(LISTED RECORDS Opens)
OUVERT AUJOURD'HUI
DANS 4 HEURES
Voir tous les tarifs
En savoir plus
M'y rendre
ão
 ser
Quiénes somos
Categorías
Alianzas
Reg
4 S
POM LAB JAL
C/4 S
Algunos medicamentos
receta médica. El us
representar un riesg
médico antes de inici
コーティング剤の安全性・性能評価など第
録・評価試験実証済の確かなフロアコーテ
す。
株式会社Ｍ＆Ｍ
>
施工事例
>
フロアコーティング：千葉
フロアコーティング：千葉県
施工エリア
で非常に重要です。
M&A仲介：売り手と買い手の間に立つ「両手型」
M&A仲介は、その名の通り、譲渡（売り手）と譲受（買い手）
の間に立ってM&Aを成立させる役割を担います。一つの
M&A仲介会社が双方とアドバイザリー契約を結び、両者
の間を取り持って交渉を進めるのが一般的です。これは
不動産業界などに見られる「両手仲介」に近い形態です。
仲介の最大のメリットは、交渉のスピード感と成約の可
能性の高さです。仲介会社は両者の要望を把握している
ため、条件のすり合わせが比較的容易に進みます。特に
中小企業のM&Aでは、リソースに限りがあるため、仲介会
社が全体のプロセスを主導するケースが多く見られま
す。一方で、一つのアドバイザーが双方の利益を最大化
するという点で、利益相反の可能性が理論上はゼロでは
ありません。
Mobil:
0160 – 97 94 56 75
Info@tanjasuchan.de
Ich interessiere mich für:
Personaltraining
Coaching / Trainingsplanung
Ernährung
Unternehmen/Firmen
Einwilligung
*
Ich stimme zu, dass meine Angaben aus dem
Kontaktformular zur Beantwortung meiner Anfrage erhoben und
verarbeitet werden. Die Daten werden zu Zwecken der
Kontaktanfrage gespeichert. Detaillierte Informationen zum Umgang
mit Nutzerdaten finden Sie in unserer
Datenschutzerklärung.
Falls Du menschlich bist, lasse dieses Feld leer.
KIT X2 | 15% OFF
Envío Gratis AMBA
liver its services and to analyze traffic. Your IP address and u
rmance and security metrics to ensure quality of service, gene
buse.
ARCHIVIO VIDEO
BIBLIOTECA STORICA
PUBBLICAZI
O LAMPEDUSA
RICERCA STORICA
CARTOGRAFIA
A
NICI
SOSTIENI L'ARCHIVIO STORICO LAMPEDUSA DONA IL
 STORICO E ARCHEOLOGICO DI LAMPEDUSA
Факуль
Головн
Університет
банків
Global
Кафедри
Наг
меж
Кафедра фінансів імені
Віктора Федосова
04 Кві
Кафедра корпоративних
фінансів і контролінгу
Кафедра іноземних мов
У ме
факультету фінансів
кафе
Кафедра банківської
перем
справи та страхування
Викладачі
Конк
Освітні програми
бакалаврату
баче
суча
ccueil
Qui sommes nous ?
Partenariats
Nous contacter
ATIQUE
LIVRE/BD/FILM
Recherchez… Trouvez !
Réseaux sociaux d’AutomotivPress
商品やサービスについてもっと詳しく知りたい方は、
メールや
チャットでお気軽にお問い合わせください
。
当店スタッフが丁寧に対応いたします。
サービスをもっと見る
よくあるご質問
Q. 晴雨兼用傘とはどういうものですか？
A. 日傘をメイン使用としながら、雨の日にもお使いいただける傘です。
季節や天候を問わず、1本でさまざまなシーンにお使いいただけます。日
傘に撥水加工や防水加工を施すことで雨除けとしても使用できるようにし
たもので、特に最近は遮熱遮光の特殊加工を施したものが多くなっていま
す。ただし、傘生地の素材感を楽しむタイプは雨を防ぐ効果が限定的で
(LISTED RECORDS Closes)
__WORK ITEM__
Every line of the material that holds the word "STORICA" must be found and copied.

__RESULT OF THE EXERCISE__
BIBLIOTECA STORICA
RICERCA STORICA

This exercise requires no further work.